Goodbye Tucson!

Oh Snyder Hill! I’m so ready to leave... I’ve been ready to leave for a while now, but great people kept coming and great events kept taking place... and well, we love our friends Antonio and Pascale and their boys who live here... but it’s more than time to get our wheels rolling towards new adventures now. I have itchy feet (I always do...), but I’m more ready than ever to discover new places, ride new trails, photograph new landscapes... and climb OUTSIDE!

As we sat down with a glass of wine one night JF and I, I told him (for the tenth time...) how ready I was to get back on the road. He told me what most of you would tell me, I’m sure : Cat, we’ve only been in the same place for two months! What would you do if we stopped traveling?

You see, that’s the assumption a lot of people have and that’s also why travelers hesitate to publicly say they are going through a tough time... 

I spoke to people that have experienced the same thing I did when we arrived in Costa Rica: boredom, a sense of disconnexion, a lack of purpose... It’s a strange feeling... to which you add the fact that you don’t want to speak about it because well, you’re traveling and most people are envious of the life you have and would trade your boredom for their busyness.

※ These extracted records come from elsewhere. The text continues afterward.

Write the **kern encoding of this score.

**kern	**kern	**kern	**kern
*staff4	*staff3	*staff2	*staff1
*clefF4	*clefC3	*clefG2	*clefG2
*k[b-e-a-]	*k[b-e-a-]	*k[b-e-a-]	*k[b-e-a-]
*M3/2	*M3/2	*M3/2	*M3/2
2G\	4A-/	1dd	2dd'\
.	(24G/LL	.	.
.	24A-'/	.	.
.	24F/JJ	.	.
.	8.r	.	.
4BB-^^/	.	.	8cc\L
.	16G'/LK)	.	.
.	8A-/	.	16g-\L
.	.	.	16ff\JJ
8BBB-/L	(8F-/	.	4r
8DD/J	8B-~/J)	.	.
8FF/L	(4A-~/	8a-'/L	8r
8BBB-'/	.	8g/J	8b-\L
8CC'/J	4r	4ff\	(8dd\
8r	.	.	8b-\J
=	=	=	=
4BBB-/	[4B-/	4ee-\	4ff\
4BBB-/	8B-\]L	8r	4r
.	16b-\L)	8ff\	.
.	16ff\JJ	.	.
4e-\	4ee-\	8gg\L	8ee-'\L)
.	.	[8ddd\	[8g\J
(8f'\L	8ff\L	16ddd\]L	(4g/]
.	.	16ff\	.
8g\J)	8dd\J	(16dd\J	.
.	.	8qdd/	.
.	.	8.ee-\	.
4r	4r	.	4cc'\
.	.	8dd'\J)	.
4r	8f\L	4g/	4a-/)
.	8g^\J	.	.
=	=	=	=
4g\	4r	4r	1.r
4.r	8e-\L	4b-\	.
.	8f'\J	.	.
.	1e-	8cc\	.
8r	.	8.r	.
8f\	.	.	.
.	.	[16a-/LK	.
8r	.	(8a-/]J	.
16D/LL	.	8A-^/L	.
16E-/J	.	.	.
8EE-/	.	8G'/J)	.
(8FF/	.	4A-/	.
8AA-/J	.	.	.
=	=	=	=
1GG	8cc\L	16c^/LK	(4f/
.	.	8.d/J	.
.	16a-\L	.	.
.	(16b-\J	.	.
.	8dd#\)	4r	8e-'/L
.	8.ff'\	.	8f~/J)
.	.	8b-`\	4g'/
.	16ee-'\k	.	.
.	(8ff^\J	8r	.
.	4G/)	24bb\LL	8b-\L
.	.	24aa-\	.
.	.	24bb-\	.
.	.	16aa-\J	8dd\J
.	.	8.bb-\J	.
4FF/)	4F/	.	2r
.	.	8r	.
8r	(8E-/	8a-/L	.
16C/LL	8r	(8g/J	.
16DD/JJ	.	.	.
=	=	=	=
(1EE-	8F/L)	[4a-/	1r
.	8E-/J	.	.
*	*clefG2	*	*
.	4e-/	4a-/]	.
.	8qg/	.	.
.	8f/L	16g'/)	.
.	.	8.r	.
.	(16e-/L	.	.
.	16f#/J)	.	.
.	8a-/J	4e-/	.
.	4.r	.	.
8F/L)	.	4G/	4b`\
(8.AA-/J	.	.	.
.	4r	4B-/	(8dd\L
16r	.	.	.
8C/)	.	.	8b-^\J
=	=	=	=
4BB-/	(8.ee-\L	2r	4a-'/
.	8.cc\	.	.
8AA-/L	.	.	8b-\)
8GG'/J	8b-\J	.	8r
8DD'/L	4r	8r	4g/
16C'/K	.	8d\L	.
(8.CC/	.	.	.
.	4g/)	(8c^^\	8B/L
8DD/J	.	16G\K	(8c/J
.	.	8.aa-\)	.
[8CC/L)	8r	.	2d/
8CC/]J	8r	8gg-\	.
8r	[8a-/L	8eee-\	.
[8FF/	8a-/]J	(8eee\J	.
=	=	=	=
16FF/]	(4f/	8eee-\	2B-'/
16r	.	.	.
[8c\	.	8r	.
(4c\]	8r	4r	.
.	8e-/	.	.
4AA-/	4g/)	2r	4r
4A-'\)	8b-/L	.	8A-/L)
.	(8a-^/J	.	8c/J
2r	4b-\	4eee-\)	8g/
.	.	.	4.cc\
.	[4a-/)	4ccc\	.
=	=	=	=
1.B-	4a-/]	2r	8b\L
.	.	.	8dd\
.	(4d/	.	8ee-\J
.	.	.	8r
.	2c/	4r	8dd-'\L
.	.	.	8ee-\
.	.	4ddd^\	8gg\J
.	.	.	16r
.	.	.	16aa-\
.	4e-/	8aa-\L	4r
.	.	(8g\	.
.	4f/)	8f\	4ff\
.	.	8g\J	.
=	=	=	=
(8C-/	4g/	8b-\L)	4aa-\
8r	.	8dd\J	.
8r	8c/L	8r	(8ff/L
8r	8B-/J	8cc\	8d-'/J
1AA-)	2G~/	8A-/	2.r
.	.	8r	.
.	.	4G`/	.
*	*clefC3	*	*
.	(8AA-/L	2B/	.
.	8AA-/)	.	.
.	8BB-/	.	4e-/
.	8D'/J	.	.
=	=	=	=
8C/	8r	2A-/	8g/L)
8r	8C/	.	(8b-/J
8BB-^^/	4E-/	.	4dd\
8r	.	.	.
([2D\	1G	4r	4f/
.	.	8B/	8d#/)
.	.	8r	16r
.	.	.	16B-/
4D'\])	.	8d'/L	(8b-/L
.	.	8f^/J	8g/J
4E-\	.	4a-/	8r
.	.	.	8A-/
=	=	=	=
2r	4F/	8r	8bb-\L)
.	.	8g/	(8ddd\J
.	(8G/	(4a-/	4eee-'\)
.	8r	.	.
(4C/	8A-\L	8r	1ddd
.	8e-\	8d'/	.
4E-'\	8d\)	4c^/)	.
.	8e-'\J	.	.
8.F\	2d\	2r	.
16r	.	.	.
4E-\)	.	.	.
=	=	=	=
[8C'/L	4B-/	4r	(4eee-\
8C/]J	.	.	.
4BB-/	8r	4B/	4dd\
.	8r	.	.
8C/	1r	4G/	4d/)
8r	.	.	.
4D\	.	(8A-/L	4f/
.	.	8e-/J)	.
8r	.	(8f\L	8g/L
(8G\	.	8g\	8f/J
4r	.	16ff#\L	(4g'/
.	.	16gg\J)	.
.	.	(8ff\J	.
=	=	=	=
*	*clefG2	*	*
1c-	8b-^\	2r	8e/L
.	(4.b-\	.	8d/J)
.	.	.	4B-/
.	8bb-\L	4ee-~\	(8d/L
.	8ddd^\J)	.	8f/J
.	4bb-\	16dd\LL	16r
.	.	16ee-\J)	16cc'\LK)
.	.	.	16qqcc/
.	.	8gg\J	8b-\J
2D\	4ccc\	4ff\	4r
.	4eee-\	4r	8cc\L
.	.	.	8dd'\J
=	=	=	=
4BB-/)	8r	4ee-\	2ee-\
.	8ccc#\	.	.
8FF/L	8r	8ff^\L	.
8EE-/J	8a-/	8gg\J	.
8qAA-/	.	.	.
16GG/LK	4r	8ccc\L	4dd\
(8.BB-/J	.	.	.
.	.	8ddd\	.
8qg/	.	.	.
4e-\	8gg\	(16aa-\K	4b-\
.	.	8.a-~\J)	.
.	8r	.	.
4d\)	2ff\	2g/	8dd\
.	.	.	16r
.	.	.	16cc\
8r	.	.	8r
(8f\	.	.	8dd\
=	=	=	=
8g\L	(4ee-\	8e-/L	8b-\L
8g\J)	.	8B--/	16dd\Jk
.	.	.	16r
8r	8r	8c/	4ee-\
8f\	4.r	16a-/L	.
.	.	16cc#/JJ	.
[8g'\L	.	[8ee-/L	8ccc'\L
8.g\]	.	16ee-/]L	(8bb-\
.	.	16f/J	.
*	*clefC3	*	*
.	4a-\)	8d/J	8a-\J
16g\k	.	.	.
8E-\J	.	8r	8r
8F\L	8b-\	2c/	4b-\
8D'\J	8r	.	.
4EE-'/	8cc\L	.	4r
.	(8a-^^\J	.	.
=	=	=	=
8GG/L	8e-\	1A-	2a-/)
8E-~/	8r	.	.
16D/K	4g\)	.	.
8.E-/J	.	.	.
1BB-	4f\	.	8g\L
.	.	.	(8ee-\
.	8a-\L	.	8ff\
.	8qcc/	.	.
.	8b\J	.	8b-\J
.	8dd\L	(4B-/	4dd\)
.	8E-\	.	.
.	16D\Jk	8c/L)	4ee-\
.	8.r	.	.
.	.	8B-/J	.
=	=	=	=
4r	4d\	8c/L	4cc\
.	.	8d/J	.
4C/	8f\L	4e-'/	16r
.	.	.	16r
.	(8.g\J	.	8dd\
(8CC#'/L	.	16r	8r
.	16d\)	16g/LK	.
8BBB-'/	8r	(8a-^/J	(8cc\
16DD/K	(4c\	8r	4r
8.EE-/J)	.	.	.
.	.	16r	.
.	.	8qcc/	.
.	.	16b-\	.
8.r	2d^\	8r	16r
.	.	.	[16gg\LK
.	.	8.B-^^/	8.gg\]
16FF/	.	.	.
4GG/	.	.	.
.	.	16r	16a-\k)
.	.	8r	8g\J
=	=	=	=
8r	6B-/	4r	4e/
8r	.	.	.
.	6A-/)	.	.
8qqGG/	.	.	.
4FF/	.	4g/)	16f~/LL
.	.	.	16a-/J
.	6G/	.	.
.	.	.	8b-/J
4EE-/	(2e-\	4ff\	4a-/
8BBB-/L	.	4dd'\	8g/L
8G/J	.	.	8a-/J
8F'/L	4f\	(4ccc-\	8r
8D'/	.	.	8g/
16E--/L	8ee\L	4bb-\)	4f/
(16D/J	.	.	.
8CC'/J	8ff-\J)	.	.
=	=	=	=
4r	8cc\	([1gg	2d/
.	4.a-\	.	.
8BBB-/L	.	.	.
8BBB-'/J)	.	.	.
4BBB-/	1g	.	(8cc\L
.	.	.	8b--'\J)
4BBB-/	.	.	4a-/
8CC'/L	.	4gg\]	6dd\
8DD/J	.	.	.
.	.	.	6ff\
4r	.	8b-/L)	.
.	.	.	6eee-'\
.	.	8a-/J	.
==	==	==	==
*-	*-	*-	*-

The truth is, boredom is not the opposite of busyness. I can be bored even if I have a line up of contracts. For me, it’s a lack of drive, of spark...
a sense of disconnexion with the people and the world around me. I guess that’s what boredome can feel like to an extraverted person... or maybe it's just me... but the feeling is real.

"I am convinced that boredom is one of the greatest tortures. If I were to imagine Hell, it would be the place where you were continually bored."